[Dataset records]
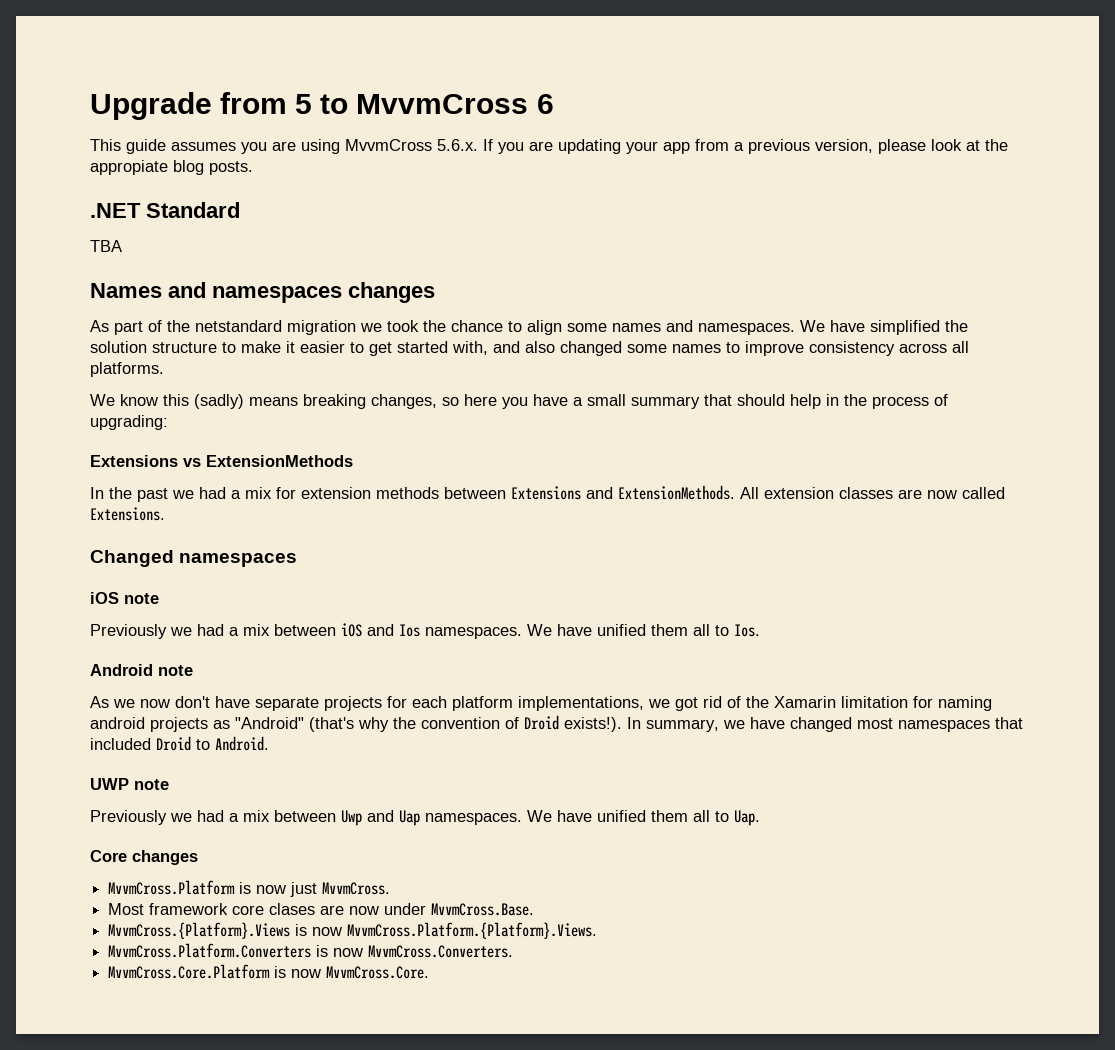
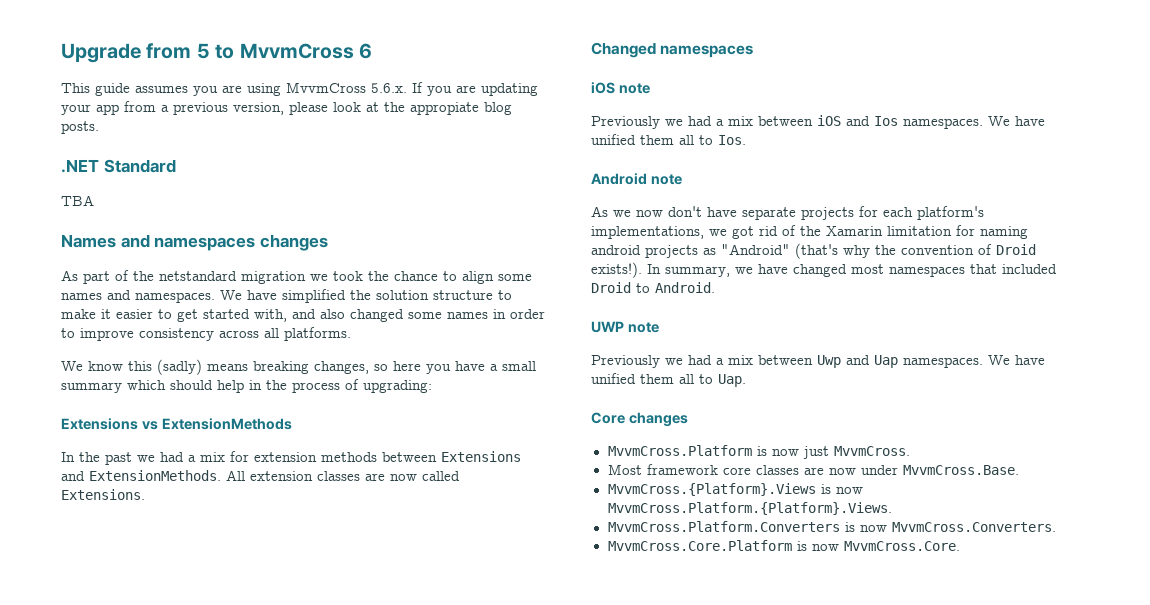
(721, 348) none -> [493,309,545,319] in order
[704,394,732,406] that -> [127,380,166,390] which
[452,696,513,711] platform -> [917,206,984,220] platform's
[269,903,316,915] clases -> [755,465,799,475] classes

--

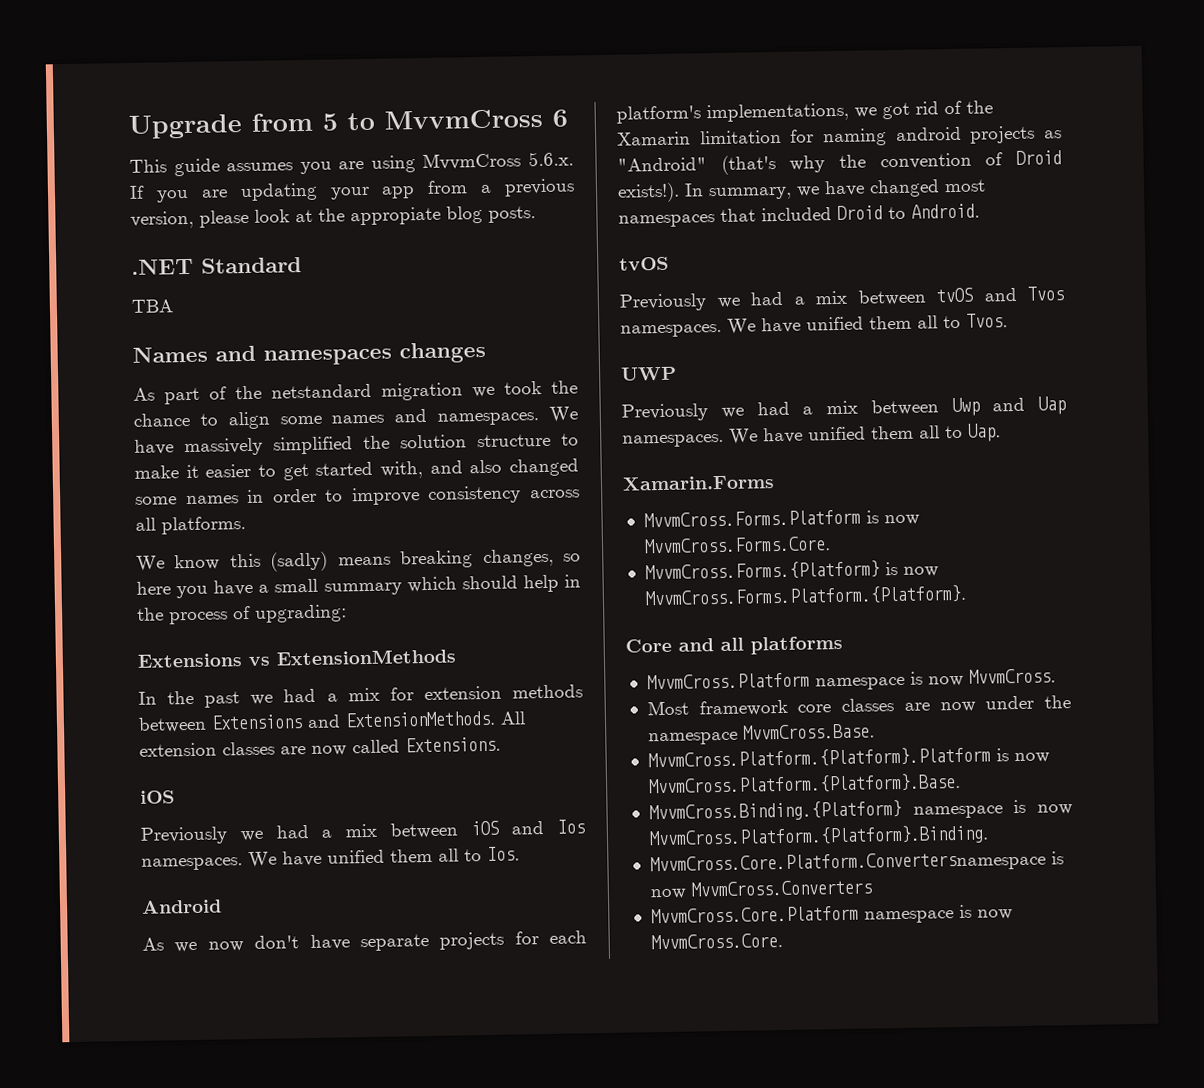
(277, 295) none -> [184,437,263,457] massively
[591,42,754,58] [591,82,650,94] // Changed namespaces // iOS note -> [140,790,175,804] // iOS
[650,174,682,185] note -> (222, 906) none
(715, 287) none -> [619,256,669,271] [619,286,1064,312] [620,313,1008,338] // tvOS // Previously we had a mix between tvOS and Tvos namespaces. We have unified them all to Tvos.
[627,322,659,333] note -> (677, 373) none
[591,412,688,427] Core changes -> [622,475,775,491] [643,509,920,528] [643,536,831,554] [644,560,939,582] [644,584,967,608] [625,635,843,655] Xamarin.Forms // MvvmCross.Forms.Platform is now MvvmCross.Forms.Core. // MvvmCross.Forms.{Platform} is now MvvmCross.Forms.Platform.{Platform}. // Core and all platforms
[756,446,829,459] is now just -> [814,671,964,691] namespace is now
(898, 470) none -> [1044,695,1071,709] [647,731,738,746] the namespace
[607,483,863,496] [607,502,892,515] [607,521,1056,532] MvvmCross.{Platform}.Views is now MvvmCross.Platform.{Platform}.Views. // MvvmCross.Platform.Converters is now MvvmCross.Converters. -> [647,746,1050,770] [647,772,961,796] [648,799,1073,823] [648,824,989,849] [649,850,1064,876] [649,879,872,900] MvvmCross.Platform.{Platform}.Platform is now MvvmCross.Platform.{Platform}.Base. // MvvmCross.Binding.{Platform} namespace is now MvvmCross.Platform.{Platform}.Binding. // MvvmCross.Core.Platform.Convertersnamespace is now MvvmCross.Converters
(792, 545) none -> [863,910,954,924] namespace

[Activity] Whenever the word "none" shows up in a line of the entries, copy that line.

[Written answer]
(721, 348) none -> [493,309,545,319] in order
(277, 295) none -> [184,437,263,457] massively
[650,174,682,185] note -> (222, 906) none
(715, 287) none -> [619,256,669,271] [619,286,1064,312] [620,313,1008,338] // tvOS // Previously we had a mix between tvOS and Tvos namespaces. We have unified them all to Tvos.
[627,322,659,333] note -> (677, 373) none
(898, 470) none -> [1044,695,1071,709] [647,731,738,746] the namespace
(792, 545) none -> [863,910,954,924] namespace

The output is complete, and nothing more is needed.